Task requirements:
Each line in the records below, from the one that contains "228 815 1.97" to the one that contains "64 127 2.42", should be reproduced exactly, the first and last included.

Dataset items

◆ ◆ ◆

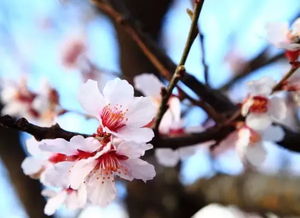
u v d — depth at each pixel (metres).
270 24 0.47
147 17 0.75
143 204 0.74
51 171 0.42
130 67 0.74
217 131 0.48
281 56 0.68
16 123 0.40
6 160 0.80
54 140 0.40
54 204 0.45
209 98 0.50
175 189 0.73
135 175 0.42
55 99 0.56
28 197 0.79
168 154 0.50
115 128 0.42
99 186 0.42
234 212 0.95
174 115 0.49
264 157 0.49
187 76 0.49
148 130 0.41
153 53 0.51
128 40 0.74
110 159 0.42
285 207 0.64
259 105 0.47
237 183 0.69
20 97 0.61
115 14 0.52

◆ ◆ ◆

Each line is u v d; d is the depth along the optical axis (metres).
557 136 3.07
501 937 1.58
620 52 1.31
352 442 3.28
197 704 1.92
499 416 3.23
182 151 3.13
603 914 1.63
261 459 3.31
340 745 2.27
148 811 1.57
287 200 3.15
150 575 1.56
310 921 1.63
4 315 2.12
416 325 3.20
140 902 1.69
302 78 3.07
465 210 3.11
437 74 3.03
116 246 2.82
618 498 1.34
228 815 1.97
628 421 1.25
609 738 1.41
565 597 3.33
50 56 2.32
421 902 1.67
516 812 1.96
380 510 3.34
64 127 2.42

◆ ◆ ◆

Task answer:
228 815 1.97
628 421 1.25
609 738 1.41
565 597 3.33
50 56 2.32
421 902 1.67
516 812 1.96
380 510 3.34
64 127 2.42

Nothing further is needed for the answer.